- _YOUR INSTRUCTIONS_:
Each entry needs to be reproduced verbatim.

—————

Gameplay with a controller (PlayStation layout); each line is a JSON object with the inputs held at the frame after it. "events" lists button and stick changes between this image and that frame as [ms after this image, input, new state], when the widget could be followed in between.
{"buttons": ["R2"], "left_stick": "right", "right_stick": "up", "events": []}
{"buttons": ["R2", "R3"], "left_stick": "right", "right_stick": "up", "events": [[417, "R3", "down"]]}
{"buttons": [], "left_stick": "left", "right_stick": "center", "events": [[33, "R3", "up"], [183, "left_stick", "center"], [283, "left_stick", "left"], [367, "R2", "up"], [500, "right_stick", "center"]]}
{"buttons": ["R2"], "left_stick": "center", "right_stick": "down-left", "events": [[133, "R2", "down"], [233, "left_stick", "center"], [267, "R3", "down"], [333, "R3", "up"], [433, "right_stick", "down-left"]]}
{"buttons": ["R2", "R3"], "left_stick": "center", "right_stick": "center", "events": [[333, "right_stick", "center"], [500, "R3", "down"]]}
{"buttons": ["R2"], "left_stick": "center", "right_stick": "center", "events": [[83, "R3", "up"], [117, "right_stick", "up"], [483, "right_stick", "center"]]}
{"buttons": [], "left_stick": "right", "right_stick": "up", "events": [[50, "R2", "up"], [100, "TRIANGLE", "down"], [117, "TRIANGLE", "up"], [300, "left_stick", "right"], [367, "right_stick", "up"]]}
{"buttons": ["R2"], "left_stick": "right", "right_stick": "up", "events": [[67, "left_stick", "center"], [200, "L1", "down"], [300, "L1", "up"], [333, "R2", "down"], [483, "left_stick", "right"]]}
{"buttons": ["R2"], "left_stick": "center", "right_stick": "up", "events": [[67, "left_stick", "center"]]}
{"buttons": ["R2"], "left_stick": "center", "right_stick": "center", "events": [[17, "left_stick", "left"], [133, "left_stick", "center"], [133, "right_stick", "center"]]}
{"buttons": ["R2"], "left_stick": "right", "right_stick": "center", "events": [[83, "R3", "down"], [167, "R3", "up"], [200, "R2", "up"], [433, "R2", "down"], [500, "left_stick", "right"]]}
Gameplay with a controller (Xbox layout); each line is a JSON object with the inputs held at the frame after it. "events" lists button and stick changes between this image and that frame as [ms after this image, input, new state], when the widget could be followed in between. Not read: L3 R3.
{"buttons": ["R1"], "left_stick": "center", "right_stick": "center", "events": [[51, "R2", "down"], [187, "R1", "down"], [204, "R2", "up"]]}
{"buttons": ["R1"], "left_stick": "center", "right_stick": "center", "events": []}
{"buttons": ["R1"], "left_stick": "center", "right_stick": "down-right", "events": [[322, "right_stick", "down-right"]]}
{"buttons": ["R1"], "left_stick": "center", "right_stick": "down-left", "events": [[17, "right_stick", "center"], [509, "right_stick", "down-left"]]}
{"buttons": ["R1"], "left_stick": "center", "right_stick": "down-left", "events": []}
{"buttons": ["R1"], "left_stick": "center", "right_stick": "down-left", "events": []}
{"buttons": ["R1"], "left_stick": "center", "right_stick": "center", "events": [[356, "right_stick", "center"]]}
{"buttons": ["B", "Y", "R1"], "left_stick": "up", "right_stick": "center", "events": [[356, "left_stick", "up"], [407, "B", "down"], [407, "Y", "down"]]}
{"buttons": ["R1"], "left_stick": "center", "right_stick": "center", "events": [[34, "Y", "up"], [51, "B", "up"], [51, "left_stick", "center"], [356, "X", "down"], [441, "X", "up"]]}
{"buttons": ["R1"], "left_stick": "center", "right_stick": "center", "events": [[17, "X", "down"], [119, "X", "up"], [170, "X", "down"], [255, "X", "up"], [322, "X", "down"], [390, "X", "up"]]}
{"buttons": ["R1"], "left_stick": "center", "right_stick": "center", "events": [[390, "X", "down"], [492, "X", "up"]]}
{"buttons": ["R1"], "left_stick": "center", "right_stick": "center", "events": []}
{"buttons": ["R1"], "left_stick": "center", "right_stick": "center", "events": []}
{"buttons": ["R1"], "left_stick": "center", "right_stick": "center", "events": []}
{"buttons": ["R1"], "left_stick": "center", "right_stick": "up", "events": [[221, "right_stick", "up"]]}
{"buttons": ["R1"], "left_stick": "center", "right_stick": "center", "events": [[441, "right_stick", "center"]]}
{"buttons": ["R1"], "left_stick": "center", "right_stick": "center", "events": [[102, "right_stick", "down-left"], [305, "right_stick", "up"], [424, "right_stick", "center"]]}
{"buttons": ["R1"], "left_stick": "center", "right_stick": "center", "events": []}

—————

- _YOUR RESPONSE_:
Gameplay with a controller (PlayStation layout); each line is a JSON object with the inputs held at the frame after it. "events" lists button and stick changes between this image and that frame as [ms after this image, input, new state], when the widget could be followed in between.
{"buttons": ["R2"], "left_stick": "right", "right_stick": "up", "events": []}
{"buttons": ["R2", "R3"], "left_stick": "right", "right_stick": "up", "events": [[417, "R3", "down"]]}
{"buttons": [], "left_stick": "left", "right_stick": "center", "events": [[33, "R3", "up"], [183, "left_stick", "center"], [283, "left_stick", "left"], [367, "R2", "up"], [500, "right_stick", "center"]]}
{"buttons": ["R2"], "left_stick": "center", "right_stick": "down-left", "events": [[133, "R2", "down"], [233, "left_stick", "center"], [267, "R3", "down"], [333, "R3", "up"], [433, "right_stick", "down-left"]]}
{"buttons": ["R2", "R3"], "left_stick": "center", "right_stick": "center", "events": [[333, "right_stick", "center"], [500, "R3", "down"]]}
{"buttons": ["R2"], "left_stick": "center", "right_stick": "center", "events": [[83, "R3", "up"], [117, "right_stick", "up"], [483, "right_stick", "center"]]}
{"buttons": [], "left_stick": "right", "right_stick": "up", "events": [[50, "R2", "up"], [100, "TRIANGLE", "down"], [117, "TRIANGLE", "up"], [300, "left_stick", "right"], [367, "right_stick", "up"]]}
{"buttons": ["R2"], "left_stick": "right", "right_stick": "up", "events": [[67, "left_stick", "center"], [200, "L1", "down"], [300, "L1", "up"], [333, "R2", "down"], [483, "left_stick", "right"]]}
{"buttons": ["R2"], "left_stick": "center", "right_stick": "up", "events": [[67, "left_stick", "center"]]}
{"buttons": ["R2"], "left_stick": "center", "right_stick": "center", "events": [[17, "left_stick", "left"], [133, "left_stick", "center"], [133, "right_stick", "center"]]}
{"buttons": ["R2"], "left_stick": "right", "right_stick": "center", "events": [[83, "R3", "down"], [167, "R3", "up"], [200, "R2", "up"], [433, "R2", "down"], [500, "left_stick", "right"]]}
Gameplay with a controller (Xbox layout); each line is a JSON object with the inputs held at the frame after it. "events" lists button and stick changes between this image and that frame as [ms after this image, input, new state], when the widget could be followed in between. Not read: L3 R3.
{"buttons": ["R1"], "left_stick": "center", "right_stick": "center", "events": [[51, "R2", "down"], [187, "R1", "down"], [204, "R2", "up"]]}
{"buttons": ["R1"], "left_stick": "center", "right_stick": "center", "events": []}
{"buttons": ["R1"], "left_stick": "center", "right_stick": "down-right", "events": [[322, "right_stick", "down-right"]]}
{"buttons": ["R1"], "left_stick": "center", "right_stick": "down-left", "events": [[17, "right_stick", "center"], [509, "right_stick", "down-left"]]}
{"buttons": ["R1"], "left_stick": "center", "right_stick": "down-left", "events": []}
{"buttons": ["R1"], "left_stick": "center", "right_stick": "down-left", "events": []}
{"buttons": ["R1"], "left_stick": "center", "right_stick": "center", "events": [[356, "right_stick", "center"]]}
{"buttons": ["B", "Y", "R1"], "left_stick": "up", "right_stick": "center", "events": [[356, "left_stick", "up"], [407, "B", "down"], [407, "Y", "down"]]}
{"buttons": ["R1"], "left_stick": "center", "right_stick": "center", "events": [[34, "Y", "up"], [51, "B", "up"], [51, "left_stick", "center"], [356, "X", "down"], [441, "X", "up"]]}
{"buttons": ["R1"], "left_stick": "center", "right_stick": "center", "events": [[17, "X", "down"], [119, "X", "up"], [170, "X", "down"], [255, "X", "up"], [322, "X", "down"], [390, "X", "up"]]}
{"buttons": ["R1"], "left_stick": "center", "right_stick": "center", "events": [[390, "X", "down"], [492, "X", "up"]]}
{"buttons": ["R1"], "left_stick": "center", "right_stick": "center", "events": []}
{"buttons": ["R1"], "left_stick": "center", "right_stick": "center", "events": []}
{"buttons": ["R1"], "left_stick": "center", "right_stick": "center", "events": []}
{"buttons": ["R1"], "left_stick": "center", "right_stick": "up", "events": [[221, "right_stick", "up"]]}
{"buttons": ["R1"], "left_stick": "center", "right_stick": "center", "events": [[441, "right_stick", "center"]]}
{"buttons": ["R1"], "left_stick": "center", "right_stick": "center", "events": [[102, "right_stick", "down-left"], [305, "right_stick", "up"], [424, "right_stick", "center"]]}
{"buttons": ["R1"], "left_stick": "center", "right_stick": "center", "events": []}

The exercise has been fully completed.